▶ [INSTRUCTION] The response must contain every line below in which "Merkezi" appears.

►

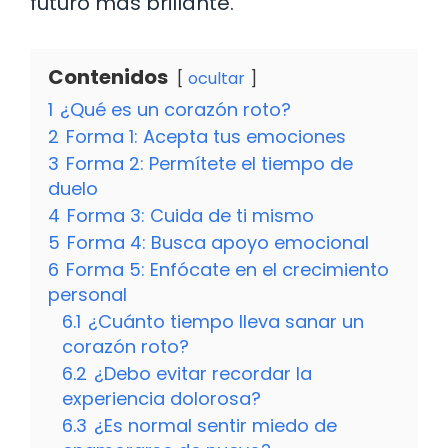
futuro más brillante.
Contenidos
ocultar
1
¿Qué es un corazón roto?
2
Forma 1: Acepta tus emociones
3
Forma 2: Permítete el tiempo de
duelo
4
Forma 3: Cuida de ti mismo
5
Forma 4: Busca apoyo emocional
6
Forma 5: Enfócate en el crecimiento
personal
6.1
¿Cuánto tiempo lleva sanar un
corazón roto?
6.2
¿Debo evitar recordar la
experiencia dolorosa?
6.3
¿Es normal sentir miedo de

◄
►

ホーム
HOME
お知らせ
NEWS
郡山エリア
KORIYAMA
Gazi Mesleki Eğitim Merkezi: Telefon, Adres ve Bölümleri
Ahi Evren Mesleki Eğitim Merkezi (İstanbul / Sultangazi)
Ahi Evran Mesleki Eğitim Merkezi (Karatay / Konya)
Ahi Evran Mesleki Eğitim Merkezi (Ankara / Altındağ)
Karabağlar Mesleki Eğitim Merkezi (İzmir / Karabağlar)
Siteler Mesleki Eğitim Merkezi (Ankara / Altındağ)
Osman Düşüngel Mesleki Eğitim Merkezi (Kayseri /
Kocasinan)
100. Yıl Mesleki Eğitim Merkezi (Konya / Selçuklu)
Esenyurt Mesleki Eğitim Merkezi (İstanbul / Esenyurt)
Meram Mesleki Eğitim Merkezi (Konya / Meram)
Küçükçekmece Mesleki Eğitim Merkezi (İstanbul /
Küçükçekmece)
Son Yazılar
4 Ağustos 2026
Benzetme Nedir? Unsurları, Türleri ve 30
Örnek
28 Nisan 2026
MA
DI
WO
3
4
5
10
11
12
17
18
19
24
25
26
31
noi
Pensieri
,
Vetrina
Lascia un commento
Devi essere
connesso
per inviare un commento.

◄
►

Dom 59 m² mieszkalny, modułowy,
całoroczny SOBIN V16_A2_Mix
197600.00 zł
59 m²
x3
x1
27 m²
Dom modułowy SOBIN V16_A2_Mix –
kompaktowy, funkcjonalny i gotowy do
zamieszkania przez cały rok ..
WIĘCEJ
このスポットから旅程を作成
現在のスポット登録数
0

◄

▶ [WRITTEN ANSWER]
Gazi Mesleki Eğitim Merkezi: Telefon, Adres ve Bölümleri
Ahi Evren Mesleki Eğitim Merkezi (İstanbul / Sultangazi)
Ahi Evran Mesleki Eğitim Merkezi (Karatay / Konya)
Ahi Evran Mesleki Eğitim Merkezi (Ankara / Altındağ)
Karabağlar Mesleki Eğitim Merkezi (İzmir / Karabağlar)
Siteler Mesleki Eğitim Merkezi (Ankara / Altındağ)
Osman Düşüngel Mesleki Eğitim Merkezi (Kayseri /
100. Yıl Mesleki Eğitim Merkezi (Konya / Selçuklu)
Esenyurt Mesleki Eğitim Merkezi (İstanbul / Esenyurt)
Meram Mesleki Eğitim Merkezi (Konya / Meram)
Küçükçekmece Mesleki Eğitim Merkezi (İstanbul /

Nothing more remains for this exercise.